___ SELECTED EXCERPT ___

You must have a NARRATIVE that describes the operation of the datapath, and includes a scheduling table that shows how your resources (RAMs, registers, adder, multiplier) are used each clock cycle. You must also include a discussion of problems encountered. I expect the narrative to be at least two pages long.
You must have a section labeled EXTRA POINT CLAIMS that has screenshots showing your register-to-register delay for this design, and a zoomed in view of a Testbench waveform that clearly shows the inititation rate.
You must have a section labeled FUNCTIONALITY CLAIMS in which you tell me exactly what does and does not work in your design, you initiation rate, and your final register-to-register delay.

Everything must be typed; nothing handwritten will be accepted.

Submission Dates:

All files must have been submitted via the submission script by Thursday April 27, 8:00 am. All final REPORTs must be in my Simrall Office box or placed under my Simrall office door by 9:00 am, Friday April 28th.

Grading

The project is worth 10% of your total grade. I will use the following guidelines for grading:

a. Project does not work at all ( poor report turned in: 0%, average report: 10%, stellar report: 20 %)

___ PROVIDED DATA ___

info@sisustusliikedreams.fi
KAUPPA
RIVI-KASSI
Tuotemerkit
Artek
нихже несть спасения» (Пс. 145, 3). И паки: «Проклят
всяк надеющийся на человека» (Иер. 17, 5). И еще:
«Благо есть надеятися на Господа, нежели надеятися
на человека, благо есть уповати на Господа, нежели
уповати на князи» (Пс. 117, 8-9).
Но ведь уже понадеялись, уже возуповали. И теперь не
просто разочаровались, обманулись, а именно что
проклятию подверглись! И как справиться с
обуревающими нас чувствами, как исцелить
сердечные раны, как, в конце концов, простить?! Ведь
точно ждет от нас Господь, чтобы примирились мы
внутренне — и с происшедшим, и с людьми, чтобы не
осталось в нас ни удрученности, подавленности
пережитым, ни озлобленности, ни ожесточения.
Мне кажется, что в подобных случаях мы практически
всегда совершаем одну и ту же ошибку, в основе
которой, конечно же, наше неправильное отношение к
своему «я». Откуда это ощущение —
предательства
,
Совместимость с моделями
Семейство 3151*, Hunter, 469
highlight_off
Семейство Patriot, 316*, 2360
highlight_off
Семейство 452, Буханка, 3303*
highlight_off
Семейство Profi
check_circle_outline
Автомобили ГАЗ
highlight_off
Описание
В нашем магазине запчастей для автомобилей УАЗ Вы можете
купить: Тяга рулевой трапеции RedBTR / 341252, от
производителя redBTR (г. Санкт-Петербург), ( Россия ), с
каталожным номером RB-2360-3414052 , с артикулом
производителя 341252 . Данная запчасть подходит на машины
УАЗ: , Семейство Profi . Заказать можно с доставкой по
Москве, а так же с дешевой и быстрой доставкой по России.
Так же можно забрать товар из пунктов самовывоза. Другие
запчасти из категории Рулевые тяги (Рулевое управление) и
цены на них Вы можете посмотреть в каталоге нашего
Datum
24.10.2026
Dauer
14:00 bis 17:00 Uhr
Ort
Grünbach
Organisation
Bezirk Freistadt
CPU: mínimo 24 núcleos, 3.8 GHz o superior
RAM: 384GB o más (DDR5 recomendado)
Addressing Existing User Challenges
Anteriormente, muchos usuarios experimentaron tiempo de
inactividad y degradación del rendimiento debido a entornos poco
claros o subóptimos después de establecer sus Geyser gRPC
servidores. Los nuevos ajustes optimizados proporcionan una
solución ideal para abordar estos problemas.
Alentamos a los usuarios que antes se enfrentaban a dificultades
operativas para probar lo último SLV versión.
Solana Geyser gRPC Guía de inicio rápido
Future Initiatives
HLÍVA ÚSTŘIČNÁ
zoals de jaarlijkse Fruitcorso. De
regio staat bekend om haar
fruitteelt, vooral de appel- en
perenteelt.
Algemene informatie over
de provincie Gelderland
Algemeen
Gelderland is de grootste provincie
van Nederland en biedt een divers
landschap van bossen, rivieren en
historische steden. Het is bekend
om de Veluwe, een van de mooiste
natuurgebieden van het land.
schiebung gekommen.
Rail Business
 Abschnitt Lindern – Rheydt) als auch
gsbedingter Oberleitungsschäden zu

___

# [ASSIGNED TASK 1]
Please reproduce the part of the project instructions that opens with the words "All files must" and closes with "Friday April 28th.", copying it word for word.
# [ASSIGNED TASK 2]
Locate every line of the listing that holds the string "Profi" and copy each such line in full; matching is case-sensitive.

# [YOUR RESPONSE 1]
All files must have been submitted via the submission script by Thursday April 27, 8:00 am. All final REPORTs must be in my Simrall Office box or placed under my Simrall office door by 9:00 am, Friday April 28th.

# [YOUR RESPONSE 2]
Семейство Profi
УАЗ: , Семейство Profi . Заказать можно с доставкой по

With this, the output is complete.